電話を取り次いでもらえなかったため、やむなく7月3日保険局医療課を訪問しました。
幸い担当者と面談の機会を得ました。しかし、担当者は「うちの文書には、今後の診療報酬改定の検討資料とすることを目的に、と書いてあるから不正流用ではない。みずほ情報総研の文書に何と書いてあろうと厚生労働省は関知しない。
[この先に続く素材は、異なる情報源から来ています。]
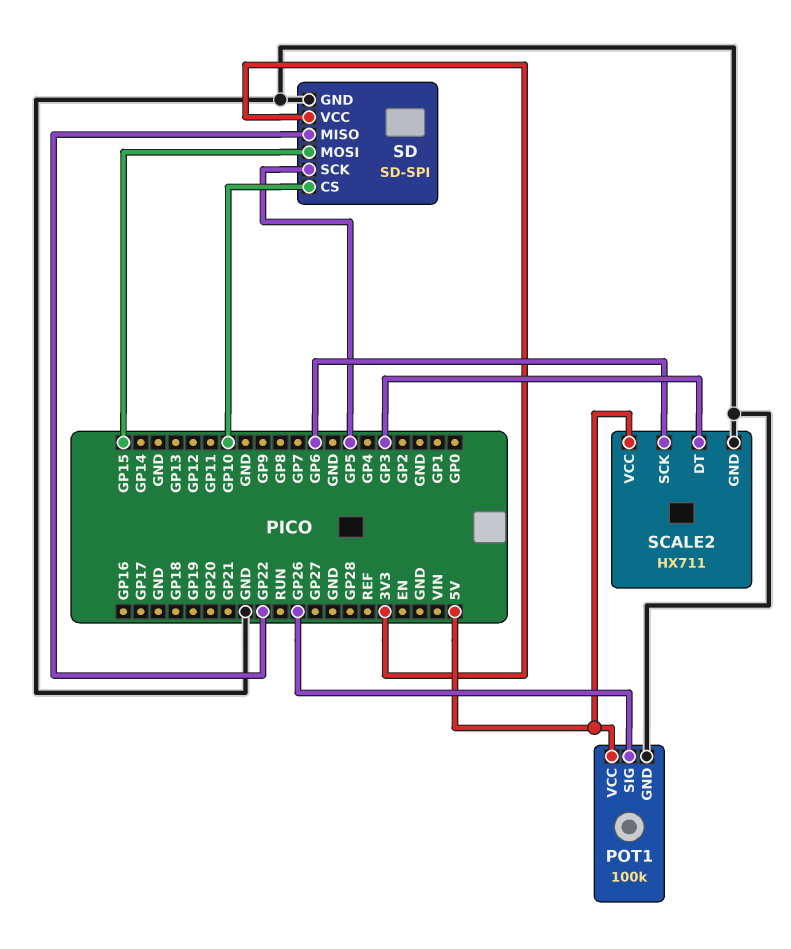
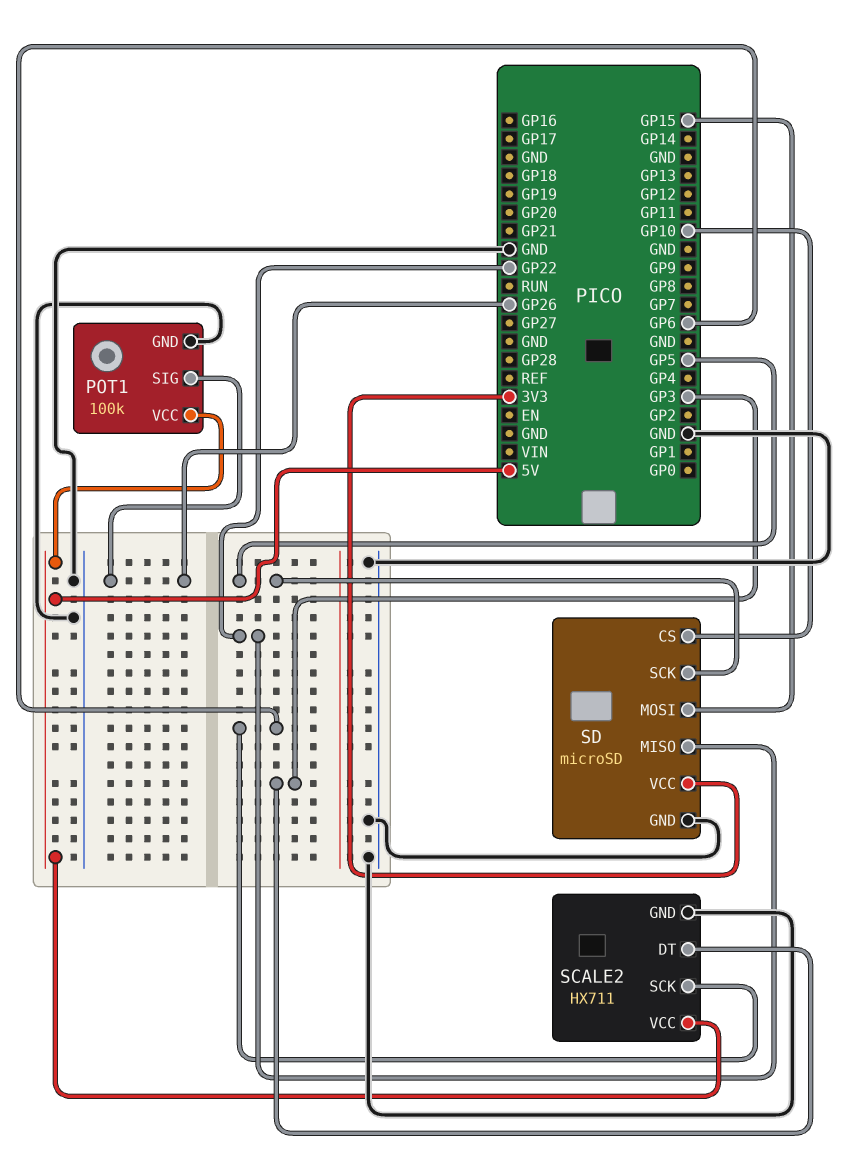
SD: SD-SPI -> microSD

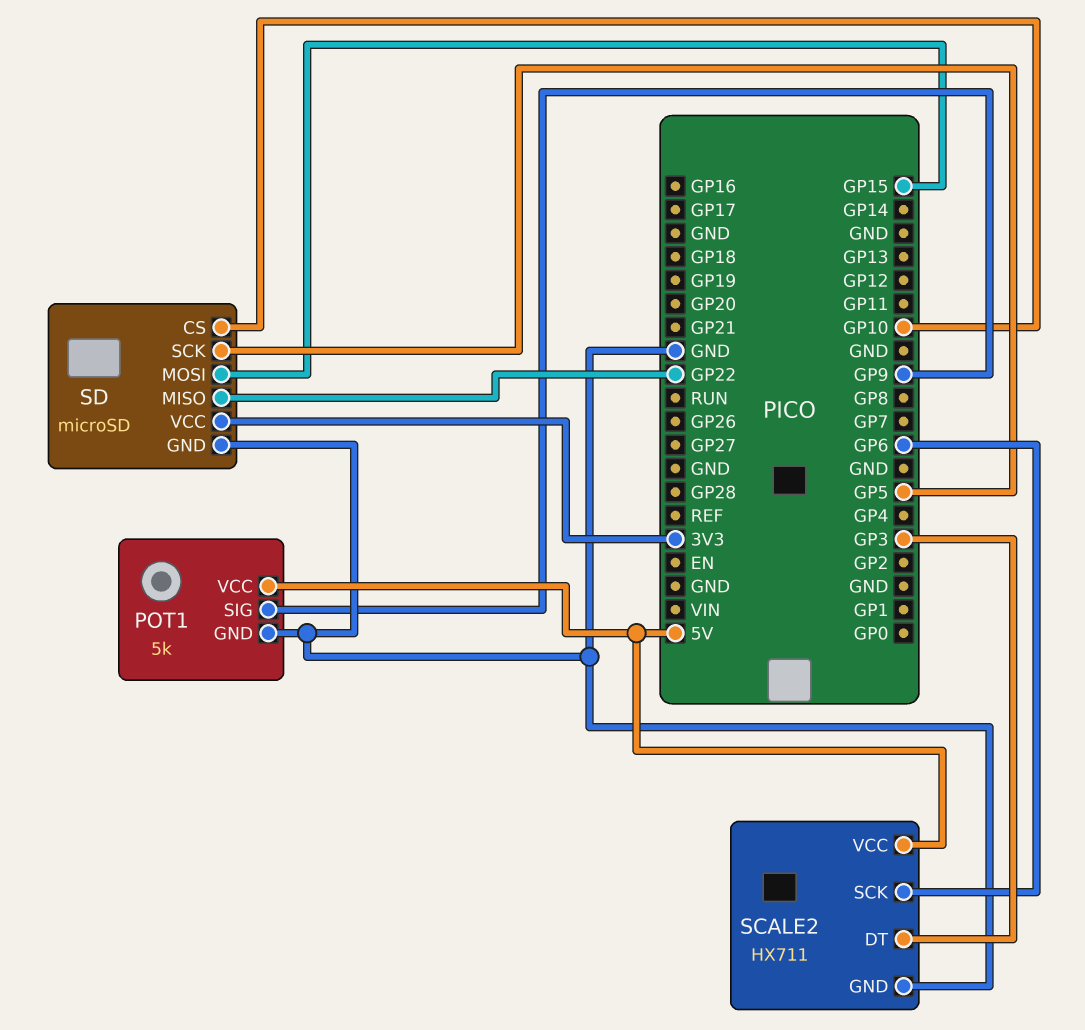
POT1: 100k -> 5k
POT1 pin SIG: GP26 -> GP9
不正流用でないものを不正流用と言うのはけしからん」と終始激昂し、当会がそのように判断した理由については耳をかしてもらえませんでした。
抗議文について、事実誤認は保険局医療課のほうである事を説明しようとしましたが、「不正流用でないものを不正流用と言うから出したまでのこと」と説明すら受け付けてもらえませんでした。
質問状については「あれは、最初お互いの信頼関係があったので、そう申し上げたもの。不正流用でないと何度説明しても聞き入れず、今は信頼関係がない。よって回答しない」と切り捨てられました。
これが厚生労働省の官僚の発言でしょうか。
当会は不正流用であるか否かを論じるために保険局を訪れたのではありません。今、5分ルールによって医療現場は大変な混乱の中にあります。その決定過程に疑問があるから情報公開を請求し、質問状を提出しました。いつまで待っても回答がないために再度回答を求め、いわれなき抗議文が郵送されたので、その撤回を求めて訪問したのです。医師もまた国民の一員です。
よって、下記につきまして、舛添要一厚生労働大臣の誠意あるご回答を請願するものです。
「今は信頼関係がない。よって回答しない」は、厚生労働省の官僚の発言としてふさわしいのでしょうか。
厚生労働省の官僚は、「信頼関係がない」という理由で、一方的に国民への回答を拒否してよいものでしょうか。
厚生労働省の官僚は、国民が意に沿わない主張を繰り返したという理由で、公文書でもない抗議文を送りつけてよいものでしょうか。
国民は、厚生労働省に対し質問の回答を求め、事実誤認に基づく抗議文の撤回を求めたことで、あれほど叱咤されるのでしょうか。